One performance in those early years was a talent show that featured some important people in the audience. "One of the judges was from JM Records in Spain, and after I sang he got up on stage and said, 'Right now, if she agrees, we're going to sign Leydy Bonilla.'"

She was dazed. "I didn't know what to say. It takes a long time for most singers to even be heard by a record label and this just came to me. It was a blessing. That day, it was meant to be."

Bonilla was on her way. She began working on her first album, a mix of merengue and cumbia called "Nada Sin Ti (Nothing Without You)," and then she toured in Europe.

By the early 2000s, a bachata revival was beginning to take hold in U.S. Latin communities. Born in the Dominican countryside in the early 1960s, the sound was revived in the late 1980s when singers such as Juan Luis Guerra took the music to larger audiences on albums including "Bachata Rose" and "Ojala Que Lleva Café."

But when the grittier reggaeton arrived in the late '90s, bachata fell out of favor among young Latino pop fans. Then younger acts such as Bonilla and Aventura began mixing the music with R&B and hip-hop. Bonilla went full force into bachata on her second album, 2001's "Estoy Enamorada (I'm in Love)."

It was around that time that her parents fell in love with Charlotte. "We thought we could do the music anywhere, but when we moved, it just stopped."

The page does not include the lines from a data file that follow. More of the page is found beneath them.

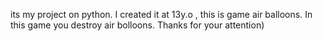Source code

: its my project on python. I created it at 13y.o , this is game air balloons. In this game you destroy air bolloons. Thanks for your attention)
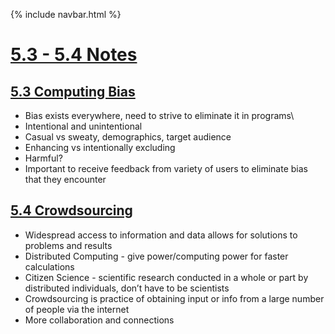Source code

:{% include navbar.html %}

# <u>5.3 - 5.4 Notes</u>

## <u>5.3 Computing Bias </u>
- Bias exists everywhere, need to strive to eliminate it in programs\
- Intentional and unintentional
- Casual vs sweaty, demographics, target audience
- Enhancing vs intentionally excluding
- Harmful?
- Important to receive feedback from variety of users to eliminate bias that they encounter

## <u>5.4 Crowdsourcing</u>
- Widespread access to information and data allows for solutions to problems and results
- Distributed Computing - give power/computing power for faster calculations
- Citizen Science - scientific research conducted in a whole or part by distributed individuals, don’t have to be scientists
- Crowdsourcing is practice of obtaining input or info from a large number of people via the internet
- More collaboration and connections
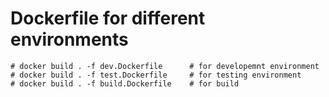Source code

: # Dockerfile for different environments
    # docker build . -f dev.Dockerfile      # for developemnt environment
    # docker build . -f test.Dockerfile     # for testing environment
    # docker build . -f build.Dockerfile    # for build 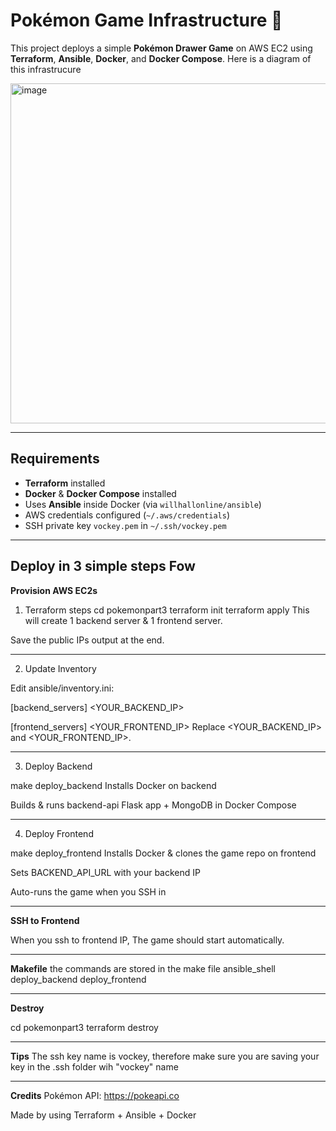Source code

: # Pokémon Game Infrastructure 🐍

This project deploys a simple **Pokémon Drawer Game** on AWS EC2 using **Terraform**, **Ansible**, **Docker**, and **Docker Compose**.
Here is a diagram of this infrastrucure 

<img width="615" height="544" alt="image" src="https://github.com/user-attachments/assets/4eaf4492-b0fa-4a3c-bafc-0fa0054da10b" />

---

## Requirements

- **Terraform** installed
- **Docker** & **Docker Compose** installed
- Uses **Ansible** inside Docker (via `willhallonline/ansible`)
- AWS credentials configured (`~/.aws/credentials`)
- SSH private key `vockey.pem` in `~/.ssh/vockey.pem`

---

##  Deploy in 3 simple steps Fow

**Provision AWS EC2s**

1. Terraform steps
cd pokemonpart3
terraform init
terraform apply
This will create 1 backend server & 1 frontend server.

Save the public IPs output at the end.

---

2. Update Inventory

Edit ansible/inventory.ini:

[backend_servers]
<YOUR_BACKEND_IP>

[frontend_servers]
<YOUR_FRONTEND_IP>
Replace <YOUR_BACKEND_IP> and <YOUR_FRONTEND_IP>.

---

3. Deploy Backend

make deploy_backend
Installs Docker on backend

Builds & runs backend-api Flask app + MongoDB in Docker Compose

---

4. Deploy Frontend

make deploy_frontend
Installs Docker & clones the game repo on frontend

Sets BACKEND_API_URL with your backend IP

Auto-runs the game when you SSH in

---

**SSH to Frontend**

When you ssh to frontend IP, The game should start automatically.

---

**Makefile**
the commands are stored in the make file
ansible_shell
deploy_backend
deploy_frontend

---

**Destroy**

cd pokemonpart3
terraform destroy

---

**Tips**
The ssh key name is vockey, therefore make sure you are saving your key in the .ssh folder wih "vockey" name

---

**Credits**
Pokémon API: https://pokeapi.co

Made by using Terraform + Ansible + Docker

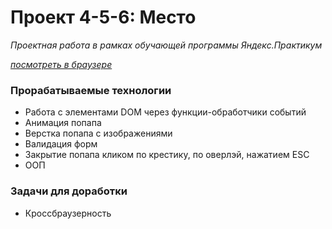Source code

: # Проект 4-5-6: Место

*Проектная работа в рамках обучающей программы Яндекс.Практикум*

*[посмотреть в браузере](https://zhannaav.github.io/mesto/)*

### **Прорабатываемые технологии**

* Работа с элементами DOM через функции-обработчики событий
* Анимация попапа
* Верстка попапа с изображениями 
* Валидация форм
* Закрытие попапа кликом по крестику, по оверлэй, нажатием ESC
* ООП

### **Задачи для доработки**
* Кроссбраузерность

Bonilla realizes she may have suffered a setback when she moved to Charlotte in 2004, but to the local Dominican and extended Latin American communities, she'll always be a star.

She smiled contentedly. "You know, I adjust to pretty much anything. Maybe I would be at a different level in music if we'd stayed in New York, but I'm happy where I am. We go back and forth from here to there and Santo Domingo."

She looked down at her hands and then looked back up. "You just keep going and you adjust. It works out."